* [Directions for this task] Rewrite all of the data below, swapping every "Technician" for "Inspector" and changing nothing else. Leave the pictures out of your answer.

* [Exercise input]
%%

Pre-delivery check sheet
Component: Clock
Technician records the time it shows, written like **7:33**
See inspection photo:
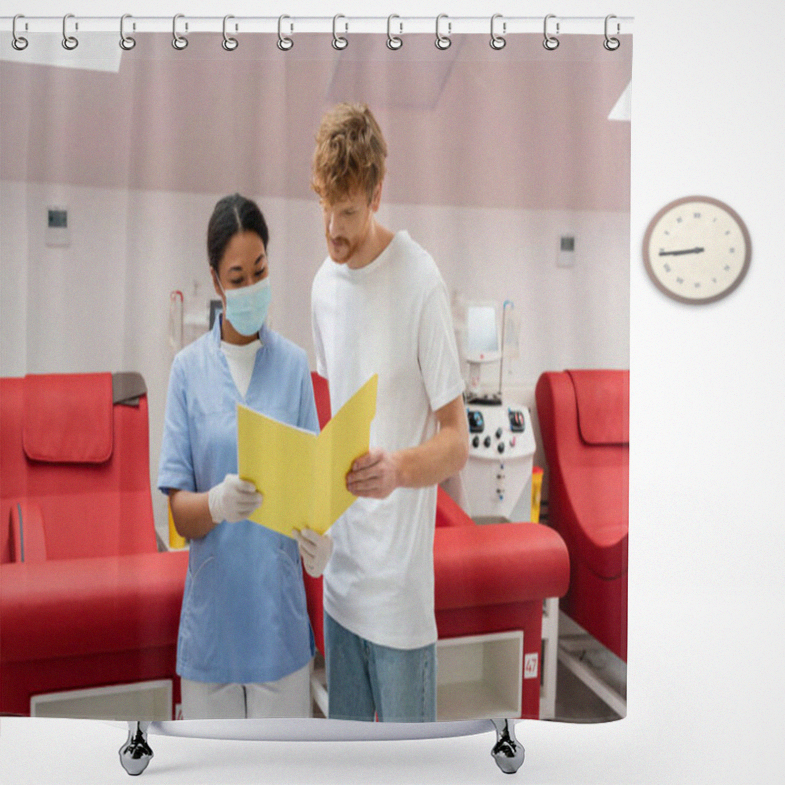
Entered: **8:44**
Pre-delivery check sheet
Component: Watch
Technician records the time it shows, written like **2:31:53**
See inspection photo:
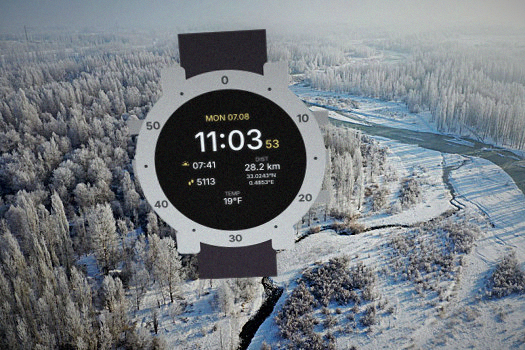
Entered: **11:03:53**
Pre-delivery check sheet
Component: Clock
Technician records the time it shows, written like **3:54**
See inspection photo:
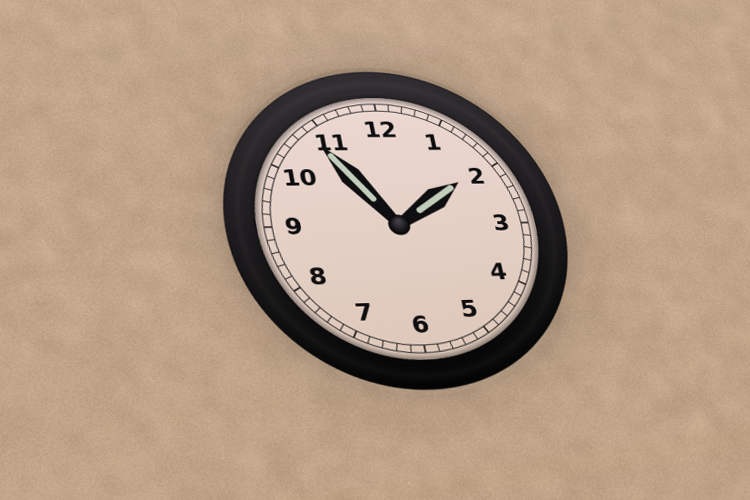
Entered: **1:54**
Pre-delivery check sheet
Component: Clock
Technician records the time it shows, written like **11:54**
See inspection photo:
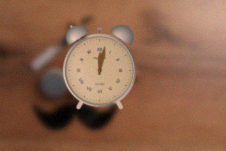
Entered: **12:02**
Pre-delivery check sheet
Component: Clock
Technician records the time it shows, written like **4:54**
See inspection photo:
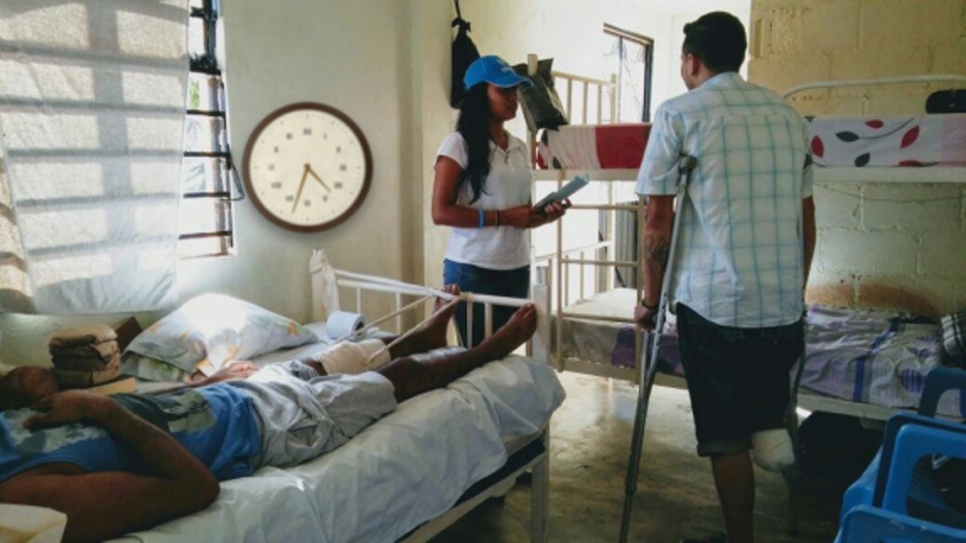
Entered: **4:33**
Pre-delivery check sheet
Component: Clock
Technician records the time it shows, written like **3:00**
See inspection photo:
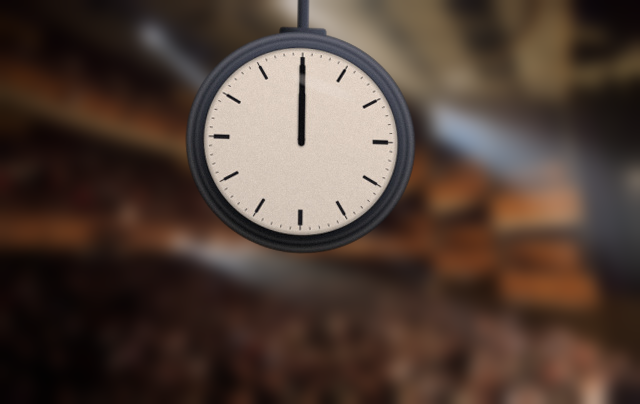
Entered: **12:00**
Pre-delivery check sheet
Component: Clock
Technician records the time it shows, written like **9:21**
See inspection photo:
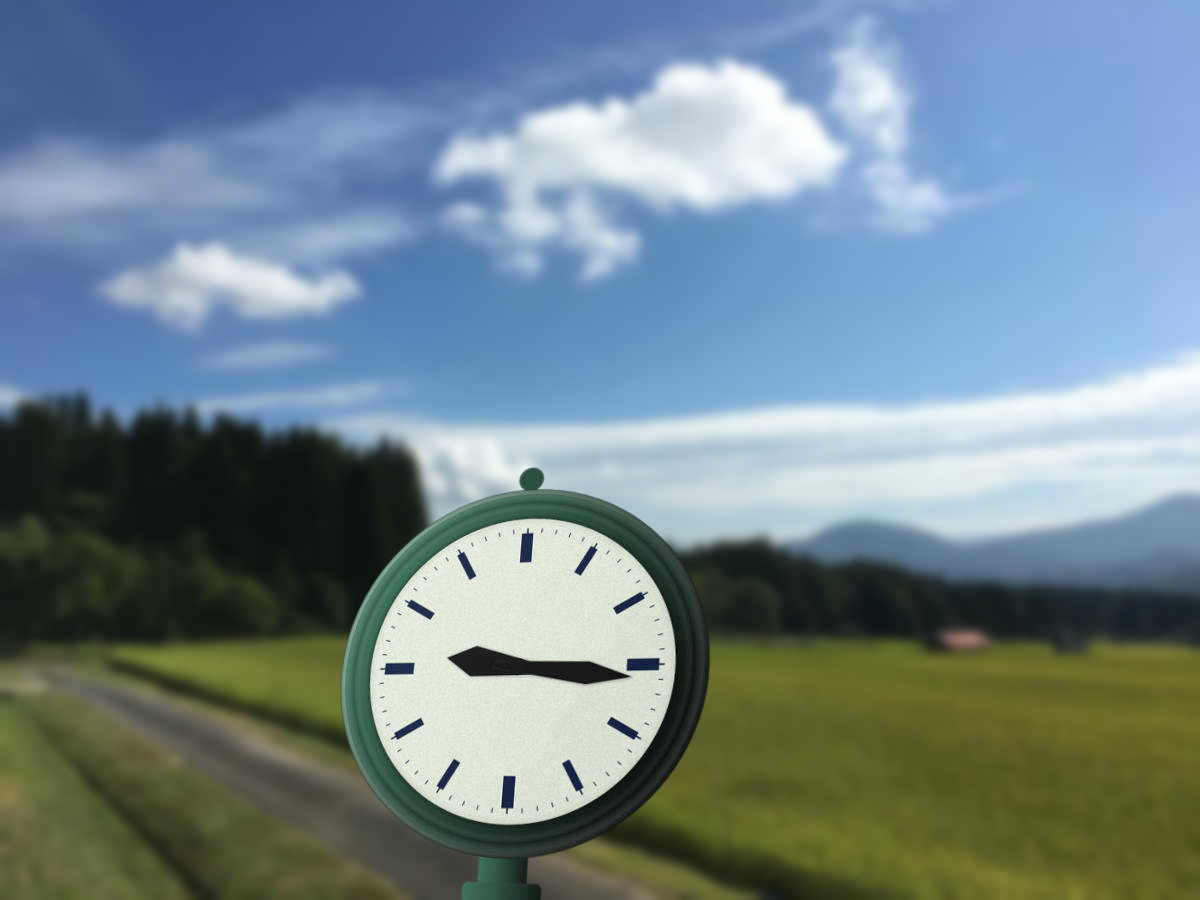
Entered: **9:16**
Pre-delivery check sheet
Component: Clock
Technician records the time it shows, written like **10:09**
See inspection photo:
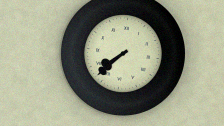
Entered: **7:37**
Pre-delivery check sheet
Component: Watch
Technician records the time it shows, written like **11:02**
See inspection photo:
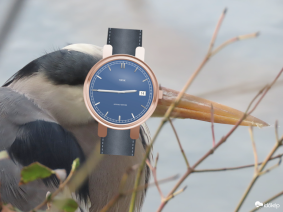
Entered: **2:45**
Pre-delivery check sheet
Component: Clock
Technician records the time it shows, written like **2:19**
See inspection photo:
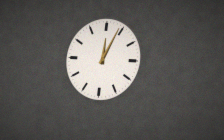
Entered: **12:04**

%%

* [Task output]
Pre-delivery check sheet
Component: Clock
Inspector records the time it shows, written like **7:33**
See inspection photo:
Entered: **8:44**
Pre-delivery check sheet
Component: Watch
Inspector records the time it shows, written like **2:31:53**
See inspection photo:
Entered: **11:03:53**
Pre-delivery check sheet
Component: Clock
Inspector records the time it shows, written like **3:54**
See inspection photo:
Entered: **1:54**
Pre-delivery check sheet
Component: Clock
Inspector records the time it shows, written like **11:54**
See inspection photo:
Entered: **12:02**
Pre-delivery check sheet
Component: Clock
Inspector records the time it shows, written like **4:54**
See inspection photo:
Entered: **4:33**
Pre-delivery check sheet
Component: Clock
Inspector records the time it shows, written like **3:00**
See inspection photo:
Entered: **12:00**
Pre-delivery check sheet
Component: Clock
Inspector records the time it shows, written like **9:21**
See inspection photo:
Entered: **9:16**
Pre-delivery check sheet
Component: Clock
Inspector records the time it shows, written like **10:09**
See inspection photo:
Entered: **7:37**
Pre-delivery check sheet
Component: Watch
Inspector records the time it shows, written like **11:02**
See inspection photo:
Entered: **2:45**
Pre-delivery check sheet
Component: Clock
Inspector records the time it shows, written like **2:19**
See inspection photo:
Entered: **12:04**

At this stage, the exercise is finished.